Ambivalence: am·biv·a·lence; am-bi-və-lən(t)s noun
Etymology: International Scientific Vocabulary 1918
1: simultaneous and contradictory attitudes or feelings (as attraction and repulsion) toward an object, person, or action
2: a: continual fluctuation (as between one thing and its opposite) b: uncertainty as to which approach to follow
am·biv·a·lent \-lənt\ adjective
Up there with my quest to love unconditionally is my struggle to look for goodness in others. I think good does exist in everyone, just like evil does too. This means everyone struggles with a form of internal ambivalence, with the light and shadow sides of themselves.
I know someone who is both overbearingly rude and thoughtful. Considering the usual selfish behaviour I was accustomed to, the moment of thoughtfulness I experienced sort of blew my mind. Now I am grateful and repulsed. All right not repulsed. As I’m not fond of this individual, they do not really rate on my Give a Fuckometer, I don’t give any energy over to thinking about them—which is another reason I’m stunned by their thoughtfulness.

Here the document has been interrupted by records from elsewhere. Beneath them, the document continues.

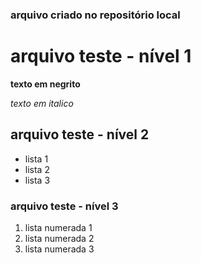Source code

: ### arquivo criado no repositório local

# arquivo teste - nível 1

**texto em negrito**

*texto em italico*



## arquivo teste - nível 2

- lista 1
- lista 2
- lista 3



### arquivo teste - nível 3

1. lista numerada 1
2. lista numerada 2
3. lista numerada 3

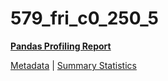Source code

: # 579_fri_c0_250_5

[**Pandas Profiling Report**](https://epistasislab.github.io/pmlb/profile/579_fri_c0_250_5.html)

[Metadata](metadata.yaml) | [Summary Statistics](summary_stats.tsv)

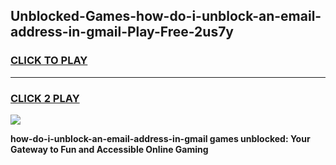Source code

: 
## Unblocked-Games-how-do-i-unblock-an-email-address-in-gmail-Play-Free-2us7y
<h3>
<a href="https://premium76.site?title=how-do-i-unblock-an-email-address-in-gmail&ref=23A">CLICK TO PLAY</a></h3>
<hr>

<h3>
<a href="https://premium76.site?title=how-do-i-unblock-an-email-address-in-gmail&ref=23A">CLICK 2 PLAY</a>
  
</h3>

<a href="https://premium76.site?title=how-do-i-unblock-an-email-address-in-gmail&ref=23A"><img src="https://clearcache.store/games.png"></a>


**how-do-i-unblock-an-email-address-in-gmail games unblocked: Your Gateway to Fun and Accessible Online Gaming**
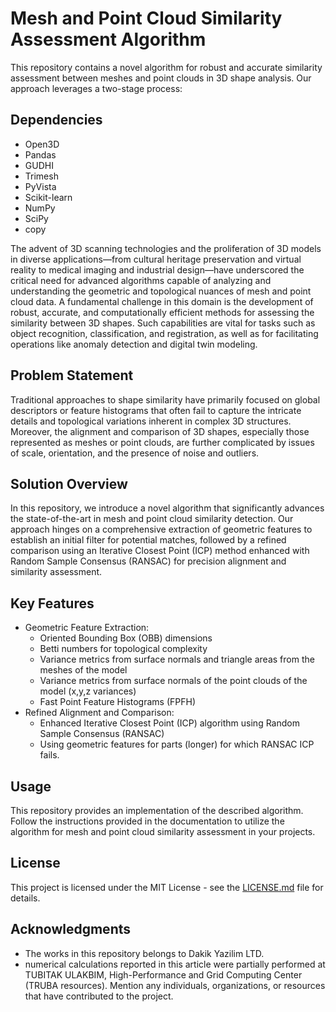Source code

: # Mesh and Point Cloud Similarity Assessment Algorithm

This repository contains a novel algorithm for robust and accurate similarity assessment between meshes and point clouds in 3D shape analysis. Our approach leverages a two-stage process:

## Dependencies

- Open3D
- Pandas
- GUDHI
- Trimesh
- PyVista
- Scikit-learn
- NumPy
- SciPy
- copy

The advent of 3D scanning technologies and the proliferation of 3D models in diverse applications—from cultural heritage preservation and virtual reality to medical imaging and industrial design—have underscored the critical need for advanced algorithms capable of analyzing and understanding the geometric and topological nuances of mesh and point cloud data. A fundamental challenge in this domain is the development of robust, accurate, and computationally efficient methods for assessing the similarity between 3D shapes. Such capabilities are vital for tasks such as object recognition, classification, and registration, as well as for facilitating operations like anomaly detection and digital twin modeling.

## Problem Statement

Traditional approaches to shape similarity have primarily focused on global descriptors or feature histograms that often fail to capture the intricate details and topological variations inherent in complex 3D structures. Moreover, the alignment and comparison of 3D shapes, especially those represented as meshes or point clouds, are further complicated by issues of scale, orientation, and the presence of noise and outliers.

## Solution Overview

In this repository, we introduce a novel algorithm that significantly advances the state-of-the-art in mesh and point cloud similarity detection. Our approach hinges on a comprehensive extraction of geometric features to establish an initial filter for potential matches, followed by a refined comparison using an Iterative Closest Point (ICP) method enhanced with Random Sample Consensus (RANSAC) for precision alignment and similarity assessment.

## Key Features

- Geometric Feature Extraction:
  - Oriented Bounding Box (OBB) dimensions
  - Betti numbers for topological complexity
  - Variance metrics from surface normals and triangle areas from the meshes of the model
  - Variance metrics from surface normals of the point clouds of the model (x,y,z variances)
  - Fast Point Feature Histograms (FPFH)
- Refined Alignment and Comparison:
  - Enhanced Iterative Closest Point (ICP) algorithm using Random Sample Consensus (RANSAC)
  - Using geometric features for parts (longer) for which RANSAC ICP fails.

## Usage

This repository provides an implementation of the described algorithm. Follow the instructions provided in the documentation to utilize the algorithm for mesh and point cloud similarity assessment in your projects.

## License

This project is licensed under the MIT License - see the [LICENSE.md](LICENSE.md) file for details.

## Acknowledgments

- The works in this repository belongs to Dakik Yazilim LTD.
- numerical calculations reported in this article were partially performed at TUBITAK ULAKBIM, High-Performance and Grid Computing Center (TRUBA resources).
Mention any individuals, organizations, or resources that have contributed to the project.




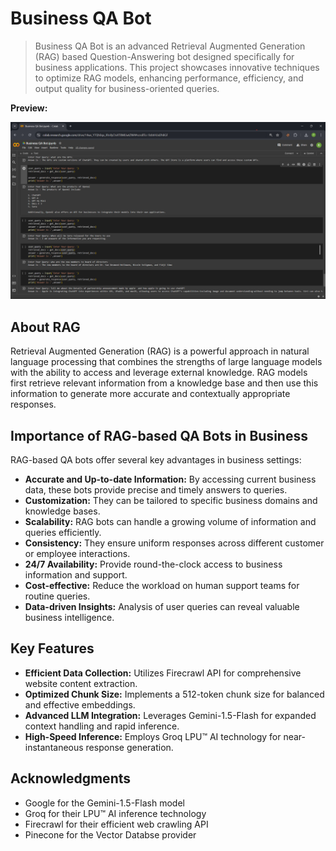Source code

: # Business QA Bot

>Business QA Bot is an advanced Retrieval Augmented Generation (RAG) based Question-Answering bot designed specifically for business applications. This project showcases innovative techniques to optimize RAG models, enhancing performance, efficiency, and output quality for business-oriented queries.


**Preview:**

![](Examples/image1.png)


## About RAG

Retrieval Augmented Generation (RAG) is a powerful approach in natural language processing that combines the strengths of large language models with the ability to access and leverage external knowledge. RAG models first retrieve relevant information from a knowledge base and then use this information to generate more accurate and contextually appropriate responses.

## Importance of RAG-based QA Bots in Business

RAG-based QA bots offer several key advantages in business settings:

- **Accurate and Up-to-date Information:** By accessing current business data, these bots provide precise and timely answers to queries.
- **Customization:** They can be tailored to specific business domains and knowledge bases.
- **Scalability:** RAG bots can handle a growing volume of information and queries efficiently.
- **Consistency:** They ensure uniform responses across different customer or employee interactions.
- **24/7 Availability:** Provide round-the-clock access to business information and support.
- **Cost-effective:** Reduce the workload on human support teams for routine queries.
- **Data-driven Insights:** Analysis of user queries can reveal valuable business intelligence.

## Key Features

- **Efficient Data Collection:** Utilizes Firecrawl API for comprehensive website content extraction.
- **Optimized Chunk Size:** Implements a 512-token chunk size for balanced and effective embeddings.
- **Advanced LLM Integration:** Leverages Gemini-1.5-Flash for expanded context handling and rapid inference.
- **High-Speed Inference:** Employs Groq LPU™ AI technology for near-instantaneous response generation.


## Acknowledgments

- Google for the Gemini-1.5-Flash model
- Groq for their LPU™ AI inference technology
- Firecrawl for their efficient web crawling API
- Pinecone for the Vector Databse provider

I’m thinking about them now. I’m not rushing out to be their new best bud, but I did tell someone who is familiar with The Somewhat Honourable Rudey McThoughtful’s typical behaviour, just because I thought it was the “right” thing to do. Since I did that, since I succeeded in finding that sliver of goodness and trumpeted the horn, will good karma (subliminal suggestion: watch My Name Is Earl) come my way?
Or, if continuing along with this theme of ambivalence, do I need to be bad to attract good?
If that’s the case, why is bad always so much more interesting? Why is it more, um, fun to talk about Rudey McThoughful’s shortcomings than nice little bit? Furthermore, why is an antihero like Hannibal Lector more appealing that the heroine Clarice Starling?
Fight scenes are so much more fun to write than the love scenes. I have to have both, but malevolence is exhilarating, the evil digs and barbs characters toss at each other are ripping good fun to write. Which brings me to 70,000 words, I’ve got 70,000 words, and at this rate, I’m nearly done.
Suddenly I’m ambivalent with my original research plan. I can resurrect the other 3,000 word novel and continue with the dual case study. Or I can just stay where I am, finish off novel # 1, and not challenge myself to hike that extra mile uphill with a fully loaded backpack and hero that looks like Richie Cunningham in a leather jacket?
Hang on a second. Am I confusing ambivalence with optimism and pessimism?
Maybe yes. Maybe no. Maybe Cheesburger.